[Exercise prompt] Give again, exactly as written, the lines of the records below from the line with "index dip: (203, 318)" to the line with "ring tip: (117, 195)". Both end lines count; pictures do not.
-------- Data for review --------
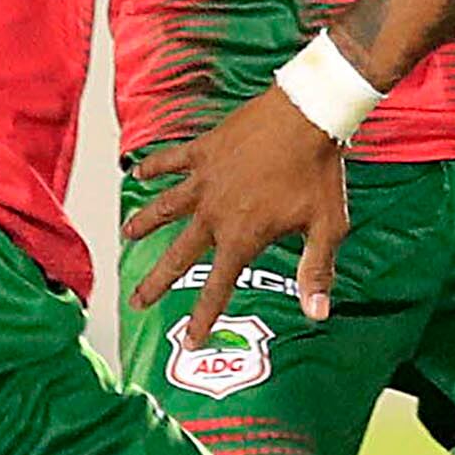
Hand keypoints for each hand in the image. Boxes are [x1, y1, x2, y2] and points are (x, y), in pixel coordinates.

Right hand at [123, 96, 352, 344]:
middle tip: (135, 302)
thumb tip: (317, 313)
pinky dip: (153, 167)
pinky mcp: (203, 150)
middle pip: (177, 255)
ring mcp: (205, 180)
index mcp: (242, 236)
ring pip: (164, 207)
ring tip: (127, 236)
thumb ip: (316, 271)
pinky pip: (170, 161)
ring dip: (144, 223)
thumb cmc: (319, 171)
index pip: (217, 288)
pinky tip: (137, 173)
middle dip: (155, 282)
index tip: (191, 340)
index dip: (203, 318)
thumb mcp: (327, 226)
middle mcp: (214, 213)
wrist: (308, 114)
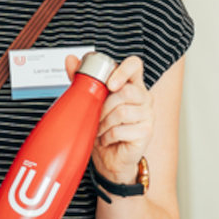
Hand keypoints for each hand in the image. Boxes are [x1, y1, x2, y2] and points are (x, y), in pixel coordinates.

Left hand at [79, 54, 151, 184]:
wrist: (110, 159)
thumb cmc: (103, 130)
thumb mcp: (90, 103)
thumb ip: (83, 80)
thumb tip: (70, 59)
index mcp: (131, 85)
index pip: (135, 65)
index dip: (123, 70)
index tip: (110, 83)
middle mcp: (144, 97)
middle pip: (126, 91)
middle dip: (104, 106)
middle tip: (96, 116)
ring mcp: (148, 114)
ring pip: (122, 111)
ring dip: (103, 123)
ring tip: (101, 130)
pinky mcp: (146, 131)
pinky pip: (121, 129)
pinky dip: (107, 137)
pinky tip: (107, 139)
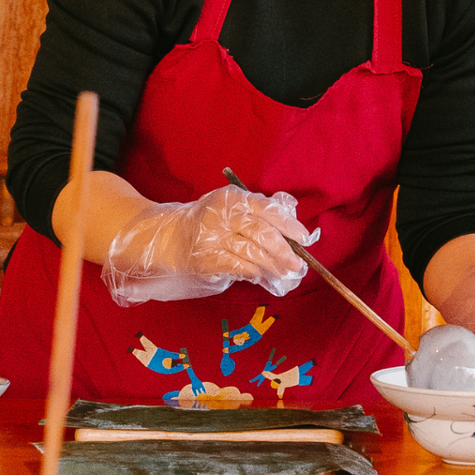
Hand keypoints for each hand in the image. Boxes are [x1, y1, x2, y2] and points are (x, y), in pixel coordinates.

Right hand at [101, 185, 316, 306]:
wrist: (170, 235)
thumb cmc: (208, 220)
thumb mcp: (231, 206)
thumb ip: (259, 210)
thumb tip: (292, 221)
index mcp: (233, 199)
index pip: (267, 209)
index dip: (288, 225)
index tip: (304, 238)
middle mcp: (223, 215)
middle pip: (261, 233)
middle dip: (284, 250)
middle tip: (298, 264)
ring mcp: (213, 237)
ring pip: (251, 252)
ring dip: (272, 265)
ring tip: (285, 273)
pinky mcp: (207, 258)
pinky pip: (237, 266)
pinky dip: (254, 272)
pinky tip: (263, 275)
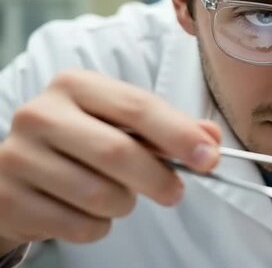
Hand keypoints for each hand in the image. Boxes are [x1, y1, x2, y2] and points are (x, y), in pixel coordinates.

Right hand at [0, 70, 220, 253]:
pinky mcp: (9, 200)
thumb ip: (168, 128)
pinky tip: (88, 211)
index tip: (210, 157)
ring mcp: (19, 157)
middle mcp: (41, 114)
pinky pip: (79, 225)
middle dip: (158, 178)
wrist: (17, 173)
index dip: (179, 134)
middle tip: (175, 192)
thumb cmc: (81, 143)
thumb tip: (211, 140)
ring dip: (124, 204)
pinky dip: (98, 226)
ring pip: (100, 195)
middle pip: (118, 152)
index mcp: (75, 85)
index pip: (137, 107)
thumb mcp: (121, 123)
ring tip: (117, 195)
--------
-------- Data for review --------
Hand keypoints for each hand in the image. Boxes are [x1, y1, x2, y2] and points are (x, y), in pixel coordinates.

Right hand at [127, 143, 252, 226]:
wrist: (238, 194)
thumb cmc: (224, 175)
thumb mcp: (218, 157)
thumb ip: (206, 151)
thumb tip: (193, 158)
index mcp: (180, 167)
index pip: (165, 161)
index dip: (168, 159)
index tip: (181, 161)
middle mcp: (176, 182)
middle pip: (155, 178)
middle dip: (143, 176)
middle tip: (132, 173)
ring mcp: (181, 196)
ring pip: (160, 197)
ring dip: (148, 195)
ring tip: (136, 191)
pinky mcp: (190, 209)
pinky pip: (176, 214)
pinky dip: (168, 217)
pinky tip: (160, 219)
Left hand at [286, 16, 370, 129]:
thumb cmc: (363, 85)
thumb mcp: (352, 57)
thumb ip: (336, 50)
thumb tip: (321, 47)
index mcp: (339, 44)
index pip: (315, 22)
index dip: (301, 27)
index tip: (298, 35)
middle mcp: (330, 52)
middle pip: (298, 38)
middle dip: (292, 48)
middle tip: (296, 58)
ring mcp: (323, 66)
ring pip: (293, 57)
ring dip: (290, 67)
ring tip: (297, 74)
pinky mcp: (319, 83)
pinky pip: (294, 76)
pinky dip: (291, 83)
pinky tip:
--------
-------- Data for review --------
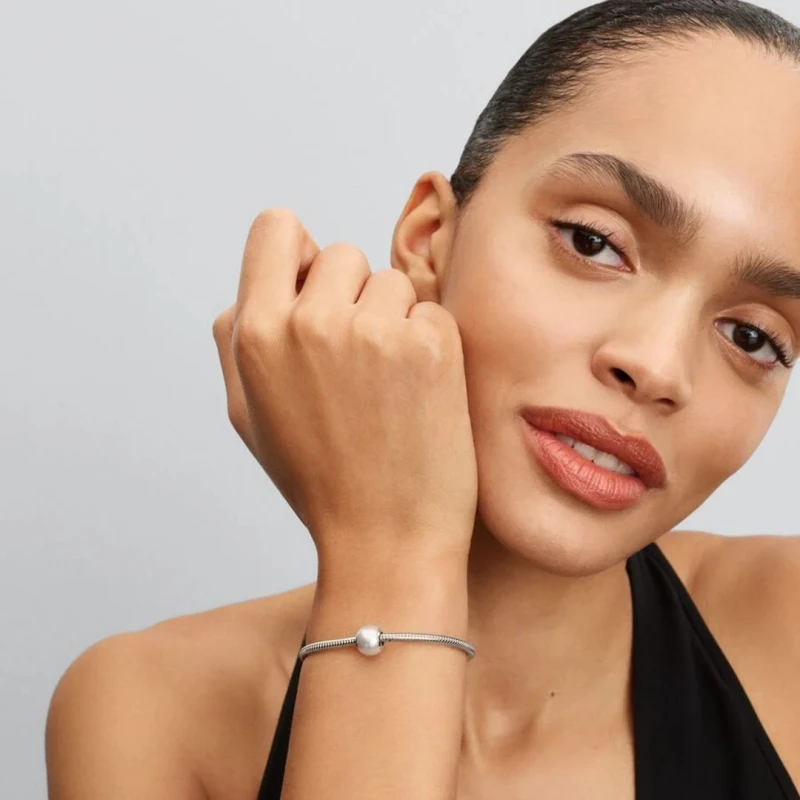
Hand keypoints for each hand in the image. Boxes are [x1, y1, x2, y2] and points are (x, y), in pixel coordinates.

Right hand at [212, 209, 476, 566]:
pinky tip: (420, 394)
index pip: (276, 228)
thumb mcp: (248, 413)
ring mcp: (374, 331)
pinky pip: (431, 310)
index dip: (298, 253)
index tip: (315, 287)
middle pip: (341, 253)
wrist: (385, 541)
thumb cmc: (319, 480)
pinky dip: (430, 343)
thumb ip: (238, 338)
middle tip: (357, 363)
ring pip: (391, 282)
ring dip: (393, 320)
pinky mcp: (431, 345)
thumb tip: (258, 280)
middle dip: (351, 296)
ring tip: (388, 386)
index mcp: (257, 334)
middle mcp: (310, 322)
--------
[Answer area]
index dip: (203, 318)
thumb mcp: (327, 226)
middle mcp: (214, 213)
wrist: (308, 114)
Hand keypoints for each hand in the image. Boxes are [x1, y1, x2, y2] and points are (x, y), in pixel coordinates.

Left hand at [79, 54, 151, 184]:
wrist: (110, 159)
thumb cmc: (103, 130)
thumb mcp: (90, 103)
thumb ip: (83, 80)
thumb tip: (70, 59)
index mcp: (131, 85)
index pip: (135, 65)
index dip: (123, 70)
index tip: (110, 83)
middle mcp: (144, 97)
middle pip: (126, 91)
middle dip: (104, 106)
middle tip: (96, 116)
ring mcp: (148, 114)
ring pip: (122, 111)
ring dip: (103, 123)
ring tip: (101, 130)
pinky mcp: (146, 131)
pinky pip: (121, 129)
pinky dip: (107, 137)
pinky tip: (107, 139)
Hand keypoints for each hand in the image. Boxes are [x1, y1, x2, y2] and points are (x, y), in pixel coordinates.

Right hand at [101, 185, 316, 306]:
wrist: (170, 235)
thumb cmc: (208, 220)
thumb mcp: (231, 206)
thumb ip: (259, 210)
thumb tip: (292, 221)
index mcp: (233, 199)
index pip: (267, 209)
index dip: (288, 225)
index tip: (304, 238)
middle mcp: (223, 215)
middle pip: (261, 233)
middle dip: (284, 250)
middle tip: (298, 264)
ring mcp: (213, 237)
ring pip: (251, 252)
ring dip: (272, 265)
ring tip: (285, 273)
pinky mcp: (207, 258)
pinky pip: (237, 266)
pinky dip: (254, 272)
pinky tip: (263, 275)
Hand keypoints for each hand in the image. Boxes are [x1, y1, x2, y2] and points are (x, y), in pixel coordinates.

Right hand at [0, 70, 220, 253]:
pinky mcp: (9, 200)
thumb ip: (168, 128)
pinky tip: (88, 211)
index tip: (210, 157)
ring mcp: (19, 157)
middle mcp: (41, 114)
pinky pip: (79, 225)
middle dip: (158, 178)
wrist: (17, 173)
index dip: (179, 134)
middle tip: (175, 192)
thumb cmc: (81, 143)
thumb tip: (211, 140)
ring dip: (124, 204)
pinky dip: (98, 226)
ring pip: (100, 195)
middle pip: (118, 152)
index mcp: (75, 85)
index pip: (137, 107)
thumb mcp: (121, 123)
ring tip: (117, 195)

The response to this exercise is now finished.